The next constellation along the ecliptic is a challenge for the backyard observer, but also one of the most rewarding parts of the night sky. In fact, it holds nothing less that the heart of our galaxy.
Remember the Arrow, Sagitta, from the Summer Triangle, and you will not be surprised to learn that Sagittarius is an Archer. The constellation is also traditionally represented as a centaur, the head and torso of a man attached to the body of a horse. Do not call this constellation THE Centaur, though. That honor belongs to Centaurus, a southern constellation only partially visible from northern latitudes.
If that isn't complicated enough, consider that Centaurus and Sagittarius are both identified with the mythological centaur Chiron. Unlike his testosterone-dominant comrades, Chiron was a sensitive new-age centaur, kind and wise, so it seems unlikely that this arrow-wielding hunter is an appropriate representation of him. To get around this problem, some ancients suggested that Chiron created Sagittarius (in his own image, apparently) to guide Jason on the good ship Argo.
That's all academic, though. These days, even serious astronomers identify Sagittarius by looking for an asterism shaped like a teapot, just to the left of the stinger of Scorpius.
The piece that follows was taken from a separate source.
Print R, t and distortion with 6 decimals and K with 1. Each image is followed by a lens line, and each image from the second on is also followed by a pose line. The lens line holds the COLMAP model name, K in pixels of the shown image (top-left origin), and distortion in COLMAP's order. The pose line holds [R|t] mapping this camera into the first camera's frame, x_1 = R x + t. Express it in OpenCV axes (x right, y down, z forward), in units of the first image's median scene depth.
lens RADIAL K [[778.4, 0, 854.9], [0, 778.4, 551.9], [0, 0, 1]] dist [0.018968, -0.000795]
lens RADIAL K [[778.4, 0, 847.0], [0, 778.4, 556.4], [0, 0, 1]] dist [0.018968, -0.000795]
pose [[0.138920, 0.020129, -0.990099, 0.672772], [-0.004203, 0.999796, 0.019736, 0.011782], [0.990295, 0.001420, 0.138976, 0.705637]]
Between dusk and midnight, Sagittarius moves from the southeast to the south. The entire teapot lies below the ecliptic, which is already near is lowest point for the year, and while the stars are not faint, they are not especially bright, either. Trees or sky glow from city lights will completely obliterate them. You will need a clear southern view in a dark location to fully appreciate the teapot.
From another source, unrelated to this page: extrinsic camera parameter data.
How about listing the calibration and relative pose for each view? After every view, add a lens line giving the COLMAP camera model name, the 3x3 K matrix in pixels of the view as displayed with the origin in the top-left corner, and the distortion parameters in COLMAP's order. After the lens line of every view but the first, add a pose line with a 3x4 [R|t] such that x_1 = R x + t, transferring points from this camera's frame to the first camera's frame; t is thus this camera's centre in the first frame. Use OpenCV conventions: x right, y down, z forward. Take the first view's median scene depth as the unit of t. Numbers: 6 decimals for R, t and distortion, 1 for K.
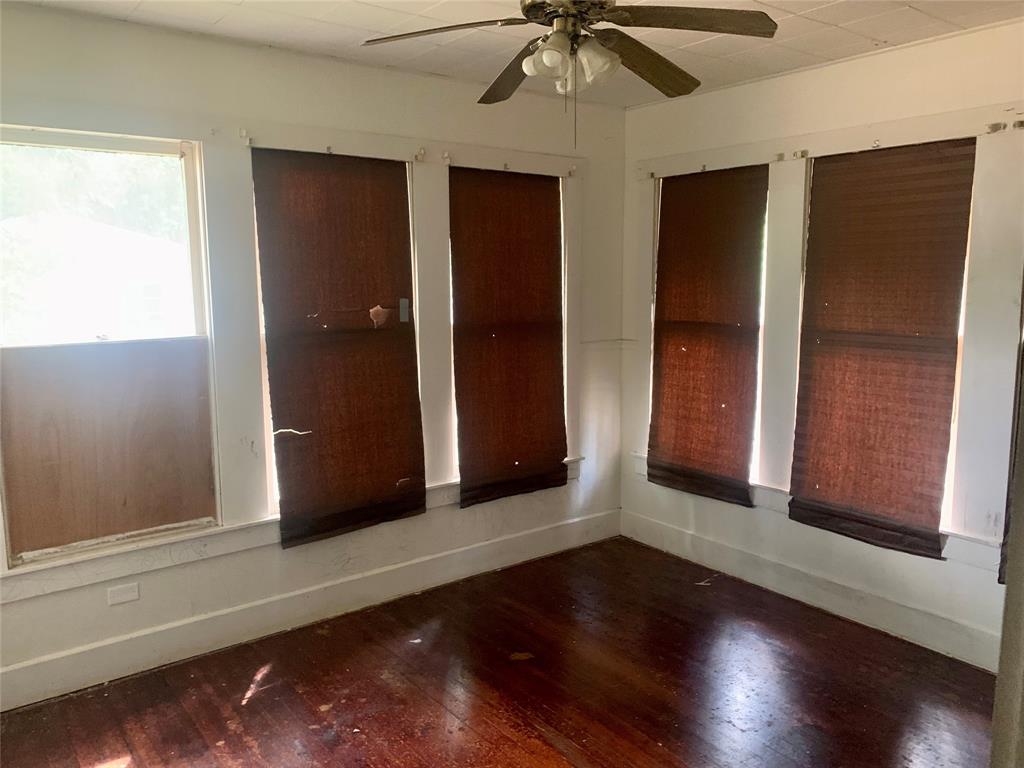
lens RADIAL K [[782.4, 0, 504.8], [0, 782.4, 386.3], [0, 0, 1]] dist [0.049865, -0.046122]
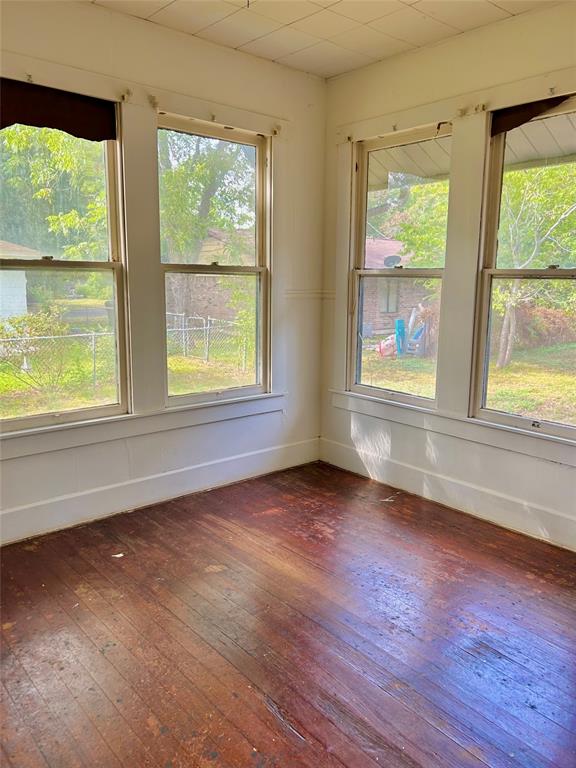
lens RADIAL K [[584.3, 0, 286.0], [0, 584.3, 377.2], [0, 0, 1]] dist [0.022965, 0.003818]
pose [[0.997915, 0.007076, 0.064149, 0.055545], [-0.009059, 0.999488, 0.030676, 0.054537], [-0.063899, -0.031194, 0.997469, 0.194283]]
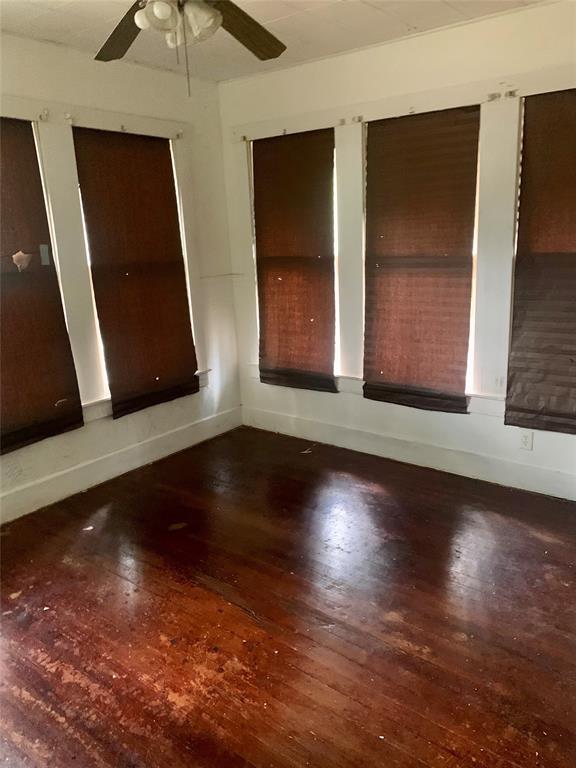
lens RADIAL K [[586.8, 0, 289.7], [0, 586.8, 380.3], [0, 0, 1]] dist [0.049865, -0.046122]
pose [[0.964114, -0.097976, 0.246751, -0.014908], [0.072035, 0.991087, 0.112064, 0.014261], [-0.255531, -0.090268, 0.962578, 0.052861]]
Once you have found that dark, clear location, though, the beauty of Sagittarius becomes apparent. The Milky Way is wide and bright here, completely encompassing the teapot and reaching almost to Antares in Scorpius. Sometimes it is described as "steam rising from the teapot." That steam continues overhead, through the Summer Triangle and on to the northern horizon. A quick sweep with binoculars will show that the Milky Way, and particularly the Sagittarius region, is packed with stars. Indeed it is, for just above the teapot's spout is the center of our galaxy.
This dense area is full of not just stars, but also star clusters and nebulae. When French comet hunter Charles Messier built his list of "Things that are NOT comets" in the 1700s, he spent a lot of time documenting the fuzzy bits in Sagittarius. 15 of the 109 Messier objects are in Sagittarius, and several of them are visible with binoculars. Some of the easier objects to find are M6 and M7, two star clusters midway between Scorpius and Sagittarius; M8 (Lagoon Nebula) and M20 (Trifid Nebula), up from the teapot's spout and close enough to see both in the field of view of standard binoculars; and M22, a globular cluster above the handle.
You may have to take a road trip to see Sagittarius and the Milky Way, but this is the perfect time to do it. The Moon is at third quarter on Monday. The waning crescent moon is smaller and rises later each morning, until new moon on July 29. Starting about Wednesday, the slender moon plus the Milky Way's position in the sky mean that the next week and a half will be the best Milky Way viewing opportunity of the year. Prime viewing time is from about 10:30 PM until 1:00 AM.
As long as you are at that dark location, look for Mars rising in the east-southeast shortly after twilight. Or, if you are more of an early riser, Mars will be shining brightly in the south before sunrise.